Caveat: I'm not an astronomer or an orbital mechanics guy, so I'm just going by the numbers I found in the article and web searches. I mean, you're only going to get "so" accurate when you're going by "about a millionth" :-)

According to a ROSETTA press release, it made its March 5, 2005 Earth flyby at a speed of around 38,000 kph. I'm going to use that velocity for these calculations, knowing full well that the purpose of the flyby was to increase the speed of the spacecraft, but that number will serve for what I'm trying to show regarding the scale of the anomalous speed gain.

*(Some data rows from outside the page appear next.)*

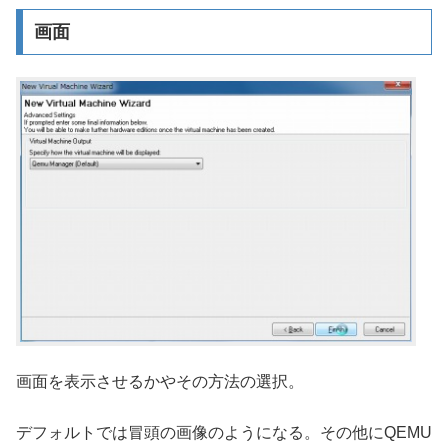
画面
画面を表示させるかやその方法の選択。
デフォルトでは冒頭の画像のようになる。その他にQEMU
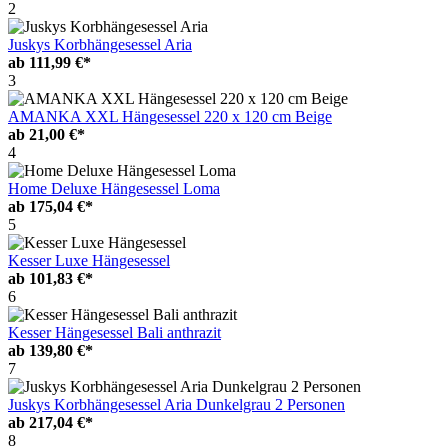
2
Juskys Korbhängesessel Aria
ab
111,99 €*
3
AMANKA XXL Hängesessel 220 x 120 cm Beige
ab
21,00 €*
4
Home Deluxe Hängesessel Loma
ab
175,04 €*
5
Kesser Luxe Hängesessel
ab
101,83 €*
6
Kesser Hängesessel Bali anthrazit
ab
139,80 €*
7
Juskys Korbhängesessel Aria Dunkelgrau 2 Personen
ab
217,04 €*
8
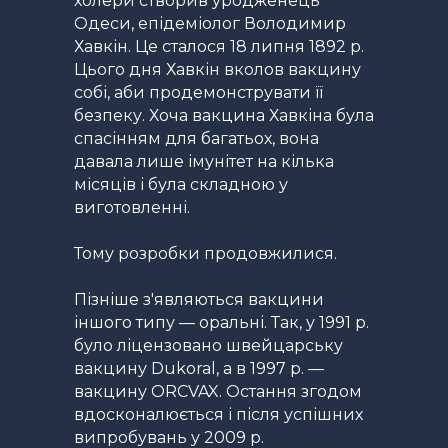
холери створив уродженець
Одеси, епідеміолог Володимир
Хавкін. Це сталося 18 липня 1892 р.
Цього дня Хавкін вколов вакцину
собі, аби продемонструвати її
безпеку. Хоча вакцина Хавкіна була
спасінням для багатьох, вона
давала лише імунітет на кілька
місяців і була складною у
виготовленні.
Тому розробки продовжилися.
Пізніше з'являються вакцини
іншого типу — оральні. Так, у 1991 р.
було ліцензовано швейцарську
вакцину Dukoral, а в 1997 р. —
вакцину ORCVAX. Остання згодом
вдосконалюється і після успішних
випробувань у 2009 р.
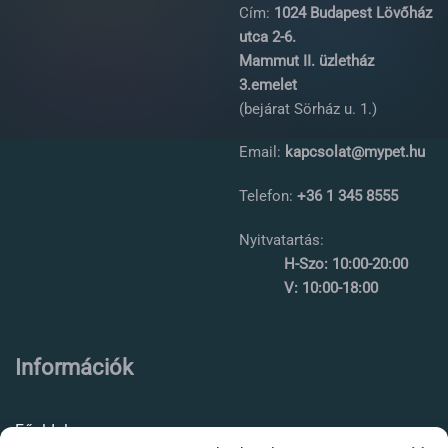
Cím:
1024 Budapest Lövőház
utca 2-6.
Mammut II. üzletház
3.emelet
(bejárat Sörház u. 1.)
Email:
kapcsolat@mypet.hu
Telefon:
+36 1 345 8555
Nyitvatartás:
H-Szo: 10:00-20:00
V: 10:00-18:00
Információk
Főoldal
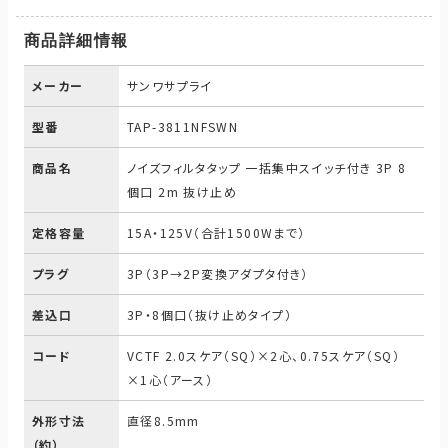
商品詳細情報
メーカー
サンワサプライ
型番
TAP-3811NFSWN
商品名
ノイズフィルタタップ 一括集中スイッチ付き 3P 8
個口 2m 抜け止め
定格容量
15A・125V（合計1500Wまで）
プラグ
3P（3P→2P変換アダプタ付き）
差込口
3P・8個口（抜け止めタイプ）
コード
VCTF 2.0スケア（SQ）×2心、0.75スケア（SQ）
×1心（アース）
外形寸法
直径8.5mm
（約）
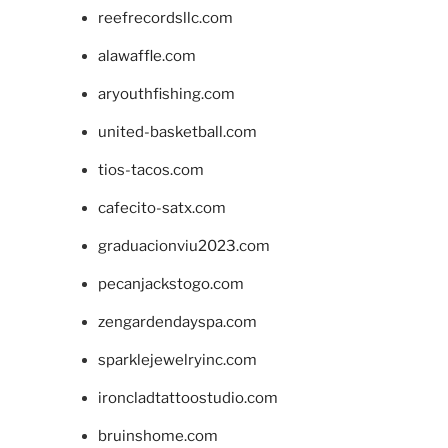
reefrecordsllc.com
alawaffle.com
aryouthfishing.com
united-basketball.com
tios-tacos.com
cafecito-satx.com
graduacionviu2023.com
pecanjackstogo.com
zengardendayspa.com
sparklejewelryinc.com
ironcladtattoostudio.com
bruinshome.com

So what is one millionth of 38,000 kph? Well, 0.038 kph, or 38 meters/hour. In non-metric terms this converts to 0.0236 miles per hour.

That may not seem like much, especially when compared with the vast distances a spacecraft, even an interplanetary one, must travel to reach its destination. On the other hand, because of those vast distances, flight times are usually quite lengthy, which gives such small values plenty of time to grow into significant ones.

So the small ROSETTA velocity discrepancy grew within one day to 0.5664 miles. Yikes, that means it's already half a mile further along in its trajectory than it was expected to be. Within a week it's nearly 4 miles further along.

Now the destination of the ROSETTA craft is the comet 67P/Churyumov-Gerasimenko, which is itself only 5 km by 3 km size (3 x 1.8 miles), so a week after the flyby ROSETTA would already be off in its expected position by more than a full span of its target's size. And since ROSETTA is on a 10 year trajectory, this discrepancy would keep adding up with each subsequent year, at 206+ miles per year, making the "flyby anomaly" quite a significant factor in mission planning and success.

Obviously the mission planners have taken this all into account now, and we can look forward to a successful ROSETTA flight and mission.

But this certainly does demonstrate that being off by "about a millionth" can have some real consequences, despite how insignificant that sounds.